### TEXT PROVIDED:
"""
Our friends at Software Advice, a VoIP market research and reviews website, recently conducted their own survey by calling the Interactive Voice Response (IVR) systems of 50 customer service-oriented Fortune 500 companies. They collected metrics on how those companies implement their IVR technology. Software Advice then interviewed specialists in operations research and call center bench-marking (the scientific comparison of call center performance metrics) to get their thoughts on best practices for IVR design. Here is one component of their findings:
Depending on a company's business model, the number of options callers are offered in the top menu will change. The average number of menu options for Software Advice's survey was 4.16. But if your company needs numerous options on the top menu, there are two key elements on which to focus.
"""
### SUPPLIED DATA:
"""
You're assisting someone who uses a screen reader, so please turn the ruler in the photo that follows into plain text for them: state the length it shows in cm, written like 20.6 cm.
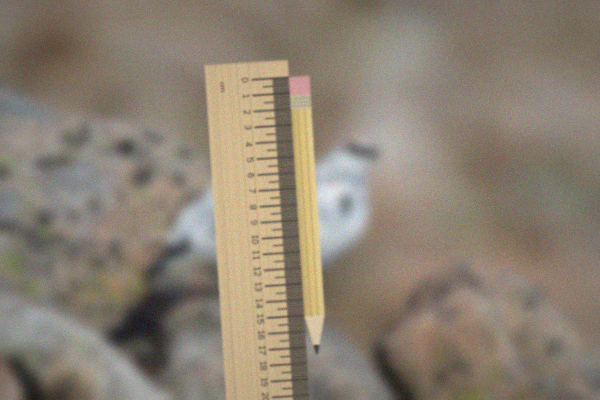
"""
### THINGS TO DO:
(a) Answer these questions using the IVR survey text above, one answer per line:
(i) How many Fortune 500 companies' IVR systems did Software Advice call?
(ii) How does the text define call center bench-marking?
(iii) What was the average number of menu options in Software Advice's survey?
(b) Copy from the IVR survey text above the part that opens with the words containing "Our friends at" and closes with "which to focus.".
(c) Summarize the IVR survey text above in two sentences.

### SET OF ANSWERS:
(a)
(i) 50
(ii) The scientific comparison of call center performance metrics
(iii) 4.16

(b)
Our friends at Software Advice, a VoIP market research and reviews website, recently conducted their own survey by calling the Interactive Voice Response (IVR) systems of 50 customer service-oriented Fortune 500 companies. They collected metrics on how those companies implement their IVR technology. Software Advice then interviewed specialists in operations research and call center bench-marking (the scientific comparison of call center performance metrics) to get their thoughts on best practices for IVR design. Here is one component of their findings:
Depending on a company's business model, the number of options callers are offered in the top menu will change. The average number of menu options for Software Advice's survey was 4.16. But if your company needs numerous options on the top menu, there are two key elements on which to focus.

(c) Software Advice called the IVR systems of 50 customer service-oriented Fortune 500 companies to collect metrics on how they implement the technology, then interviewed specialists in operations research and call center bench-marking about best practices for IVR design. One finding is that the number of top-menu options depends on a company's business model, with the survey averaging 4.16 options.